Planning A Bird Watching Vacation - Make a Plan Before You Leave

When choosing a bird-watching vacation or birding tour, careful planning is the birdwatcher's best resource for a successful trip.

Planning your own vacation will also suit your time and budget needs more effectively.

You choose where you want to go and what birds you want to find on your trip. In addition, you choose what you do when you're not birdwatching.

Proper planning of your birding vacation will give you the ability to choose the types of birds you are most interested in spotting.

You'll also be able to set up the accommodations and other community interests that you may have.

This allows any members of your family to enjoy the same vacation, whether they enjoy birdwatching or not.

While you can have it all arranged by an agency and that's a fair way to go, I believe you'll get a lot of enjoyment out of short birding trips you develop within your own interest.

After the first time, you'll be able to plan consecutive trips faster and with less expense than a tour company.

What You'll Need And Where To Find It

Things have changed since "the good old days" of books and phone calls.

Online resources are now available. If you're taking a vacation somewhere, join a Facebook group in that state. Ask where the best birding is and where you can find reasonable accomodations.

Birders are helpful when it comes to their hobby. Still, a couple of old-school resources are availble if your primary objective is birding.

Two recommended resources for developing the first part of your birdwatching adventure are: Where The Birds Are and a little older but still useful Birdfinder: A Birders Guide to Planning North American Trips These books not only provide familiar national park and national wildlife refuges but also a wide range of state parks, forest, nature preserves, research stations, deserts and more.

Including maps, bird lists, and bird-finding directions.

The Birdfinders book also includes advice on lodging and transportation and both can help with budgeting your trip.

In addition to one or both of the books above, you'll need a quality field guide to identify the birds you see while on your birding vacation.

If you don't already have one, we can recommend National Geographics Field Guide to the Birds of North America, a popular choice with many birdwatchers.

Research Vacation Area

Once you select a particular area, whether a state park, refuge, or research station.

Begin by researching this area. Start by using the Internet. For example, if your vacation is to Arizona, just enter Arizona+Birds.

Visit each site that is applicable and begin making a list of birds that you might want to find while on your bird watching vacation.

A good regional guidebook may be helpful to exclude species not in the area. Check Amazon for state specific bird guides.

Every state and most cities have a department set up for tourism.

Contact them by way of calling, e-mailing, or writing them and requesting brochures.

While these brochures may not have a lot on birdwatching, they may offer ideas for lodging and restaurants.

After finding your perfect spot, make a list of potential birds to look for and collect brochures. Make sure you know what to expect when you arrive.

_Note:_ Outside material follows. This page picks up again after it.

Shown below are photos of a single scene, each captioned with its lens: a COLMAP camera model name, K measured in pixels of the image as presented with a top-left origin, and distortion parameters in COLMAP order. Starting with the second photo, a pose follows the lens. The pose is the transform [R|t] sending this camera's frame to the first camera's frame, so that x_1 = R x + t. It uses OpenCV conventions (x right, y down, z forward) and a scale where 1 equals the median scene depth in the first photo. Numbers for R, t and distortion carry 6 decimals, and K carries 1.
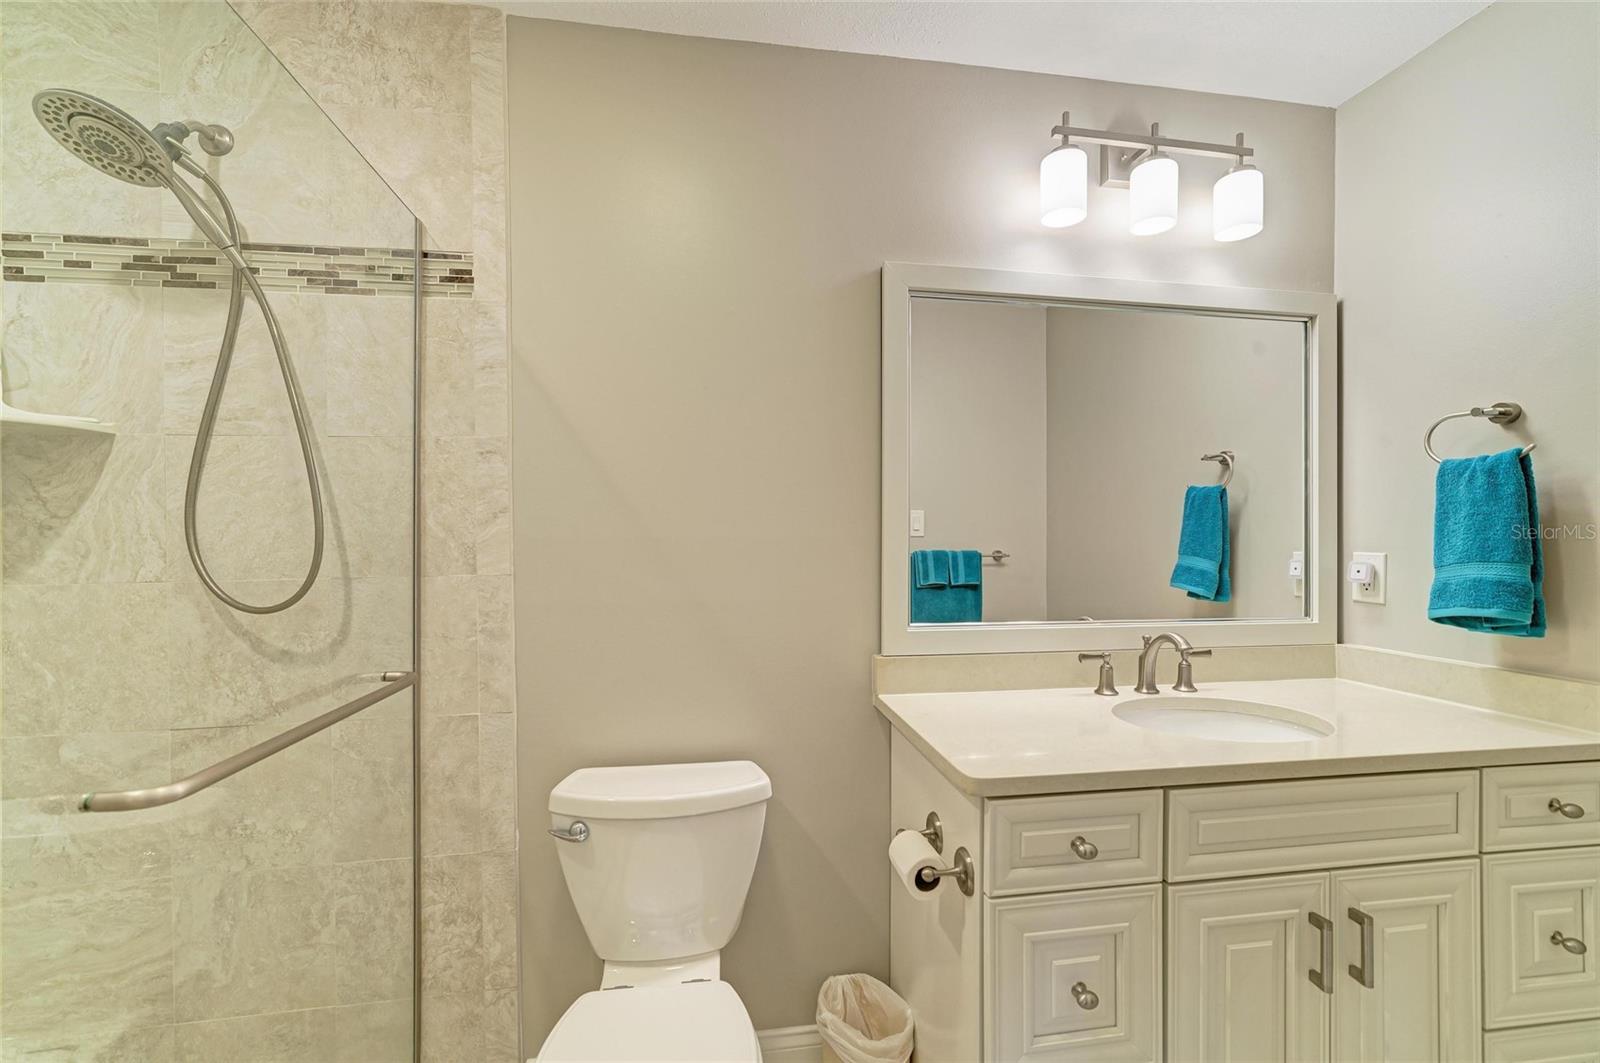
lens RADIAL K [[659.8, 0, 800.0], [0, 659.8, 531.5], [0, 0, 1]] dist [-0.000371, -0.000019]
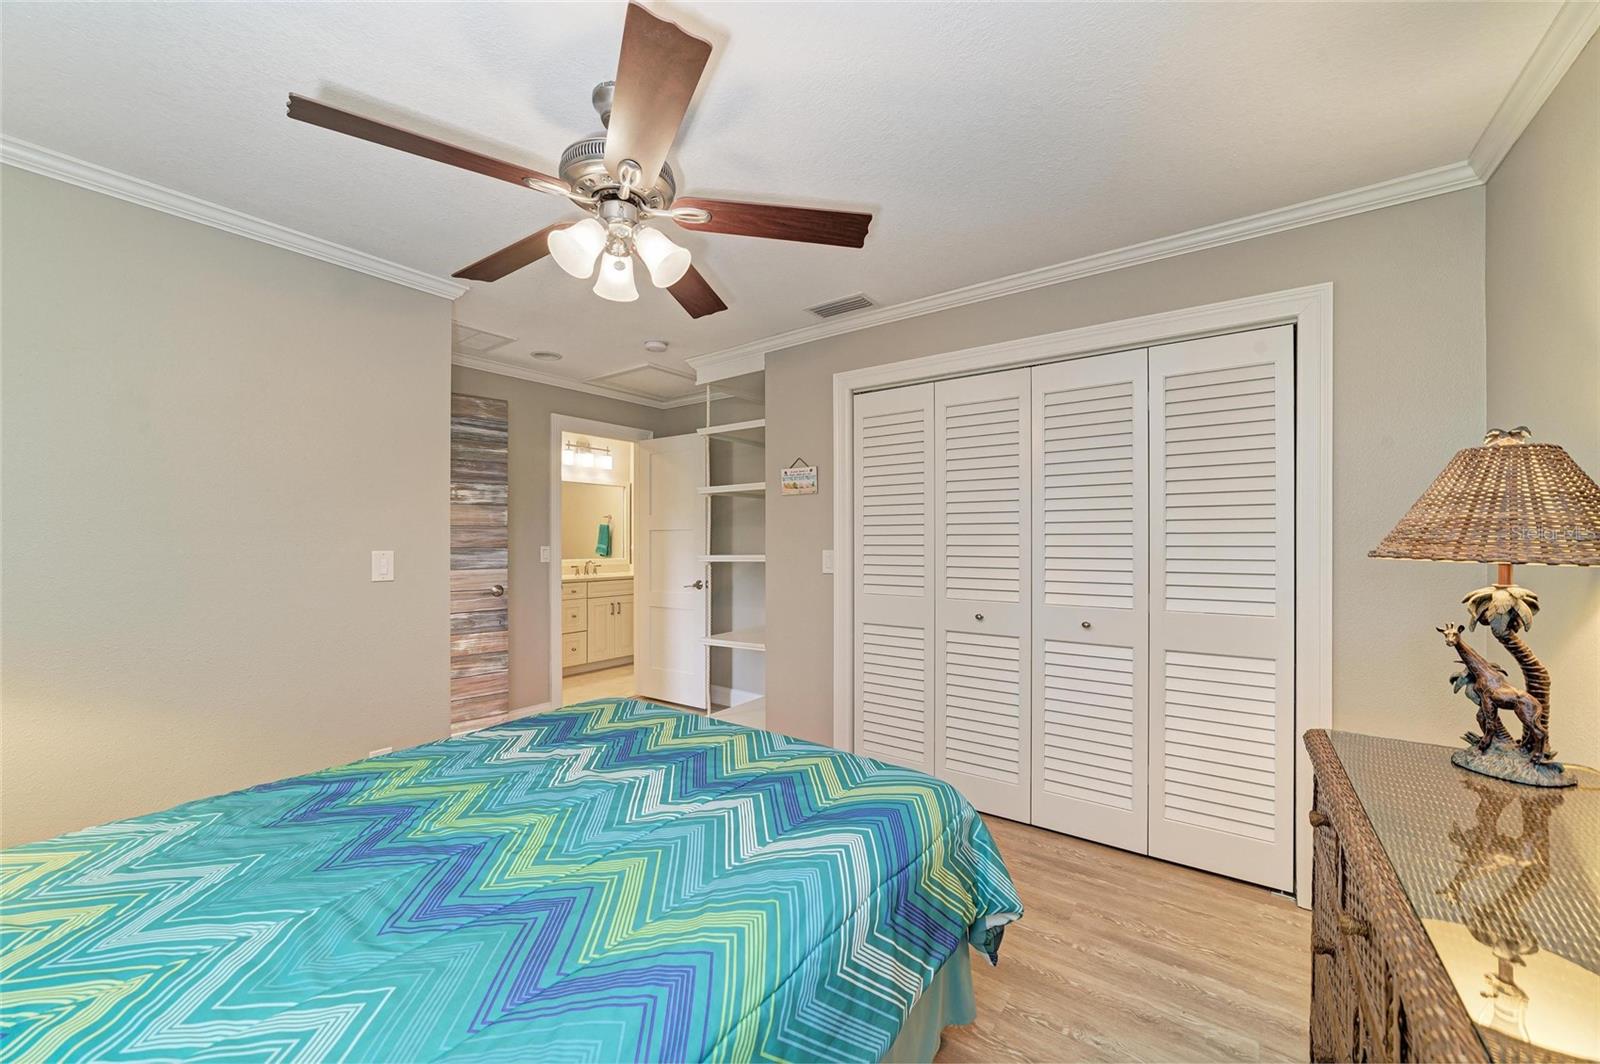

Weather is always a concern. If you're in the mountains, or in the desert, you'll need to know the proper attire for the season.

Also, keep in mind that most birding takes place in the early morning when the birds are most active.

Proper clothing for your trip is important. Checking out the weather by calling ahead or using the Internet is recommended.

How to Get There From Here - Travel

Now that you have decided where you want to vacation, and when you want to go, and have made sure you have your field guide, bird list, weather information, and binoculars. You need to decide what kind of trip you'll be taking.

If time is not an issue, driving may be the choice for you. If so, you'll only need lodging and occasional restaurants along the way.

In this case, your smartphone can replace the old atlas of the past. You can estimate the miles you want to drive each day and know when and where you'll need to stop for the night.

If you have a favorite motel or hotel, go to a local one and ask for a brochure that lists all of that chains, motels/hotels.

This way, you'll have the phone numbers to book your stays along your chosen route.

For those who are more limited in vacation time, air travel will have to be booked.

By now you know where you want to go, what type of accommodation is available, and can now book any flights, hotels/motels, and car rentals on your own.

Online resources for booking travel arrangements are numerous and you can use any resource you are comfortable with.


Planning your own bird watching vacation is the best way to insure that your birdwatching trip is the most enjoyable it can be.

While no one can guarantee a trouble-free-bird-watching vacation, Your chances are much better when you pre-plan.

You no longer need to depend on high-priced tours as your only alternative to visiting spectacular birdwatching spots.

Do a little research, book your own travel, and enjoy your bird watching vacation.